Retrieval Optimization
Basic vector similarity search works for simple cases. For production systems, consider:
- Hybrid search — combine vector similarity with keyword matching (BM25) for better recall
- Metadata filtering — narrow the search space by document type, date, or category before vector search
- Re-ranking — retrieve more candidates than needed, then use a cross-encoder to re-rank by relevance
- Query expansion — generate multiple phrasings of the user's query to improve recall
Response Generation
When generating the response, several prompt engineering techniques improve quality:
- Instruction clarity — explicitly tell the model to answer only from provided context
- Source attribution — ask the model to cite which document chunks it used
- Confidence signaling — instruct the model to say "I don't have information about this" rather than guessing
- Format specification — define the expected response format (length, structure, tone)
Common RAG Pitfalls
Poor Chunking
The most impactful variable is often the least considered. Tables, code blocks, and structured data need special handling — naively splitting them mid-row or mid-function produces garbage chunks.
Ignoring Metadata
Vector similarity is powerful but not always sufficient. If a user asks "What changed in version 3.2?", vector search might return chunks from version 2.8 that discuss similar concepts. Metadata filtering (version = 3.2) solves this instantly.
No Evaluation Pipeline
How do you know if your RAG system is actually returning good answers? Build an evaluation pipeline with:
- A set of test questions with known correct answers
- Automated scoring (retrieval recall, answer accuracy, faithfulness)

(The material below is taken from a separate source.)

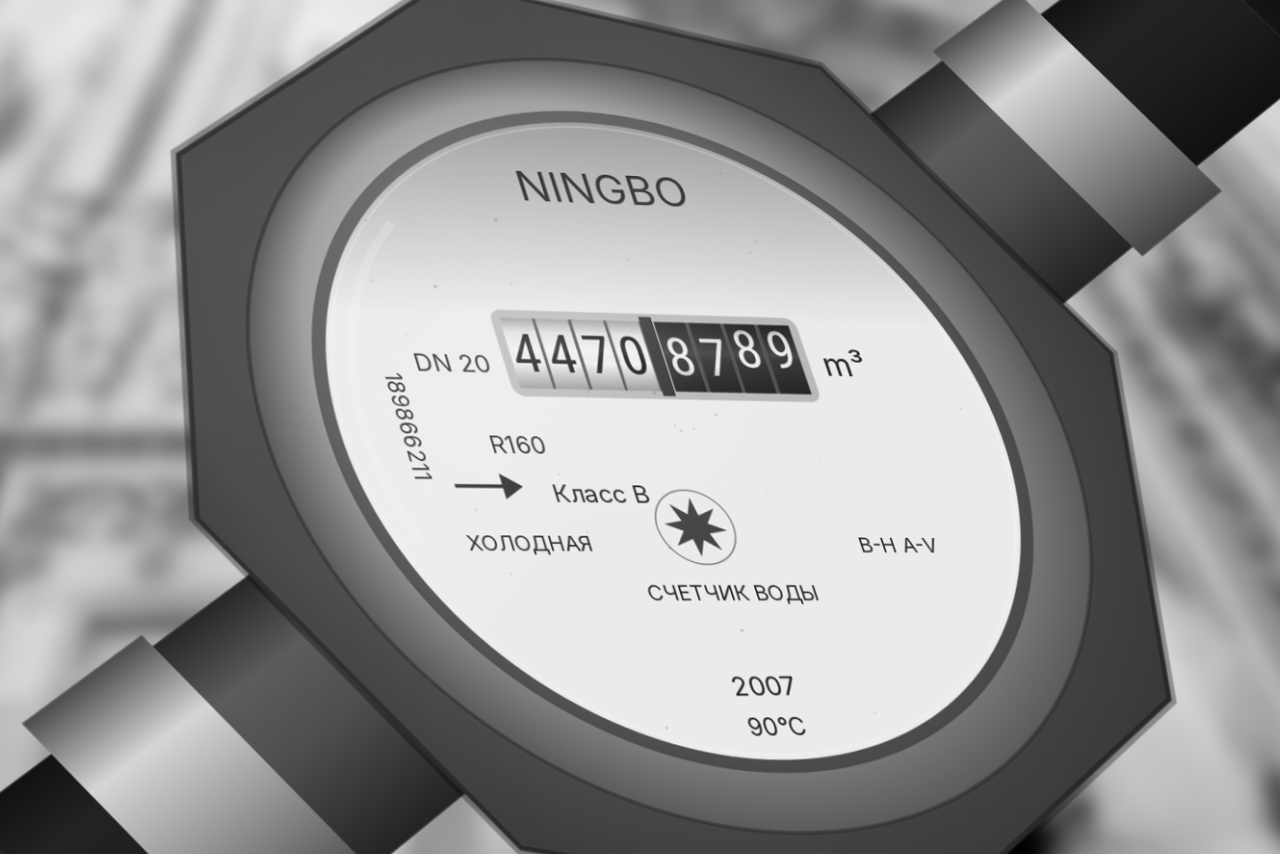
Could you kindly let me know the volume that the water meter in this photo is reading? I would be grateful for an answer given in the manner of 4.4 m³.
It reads 4470.8789 m³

- Regular evaluation runs after any system changes
Without systematic evaluation, you are flying blind.
Stale Data
If your documents change frequently (product updates, policy changes, pricing adjustments), your index must be updated accordingly. Build automated re-indexing pipelines that trigger when source documents change.
When NOT to Use RAG
RAG is not always the right answer:
- Real-time data — if the answer requires live data (current stock price, order status), use API calls instead of pre-indexed documents
- Simple lookups — if the answer is always a direct database query (account balance, tracking number), RAG adds unnecessary complexity
- Creative tasks — writing, brainstorming, and code generation rarely benefit from RAG
- Behavioral changes — if you need the model to adopt a specific persona or communication style, fine-tuning is more appropriate
The RAG Maturity Curve
Organizations typically progress through three stages:
Stage 1: Basic RAG — Single document source, basic chunking, vanilla vector search. Gets you 70% of the way.
Stage 2: Optimized RAG — Multiple sources, smart chunking, hybrid search, re-ranking, metadata filtering. Gets you to 90%.
Stage 3: Agentic RAG — The retrieval system is wrapped in an AI agent that decides what to search for, evaluates the results, performs follow-up searches if needed, and synthesizes information from multiple retrievals. Gets you to 95%+.
Most businesses should start at Stage 1 and progress as needed. Stage 1 is often good enough for internal knowledge bases and FAQ-style support.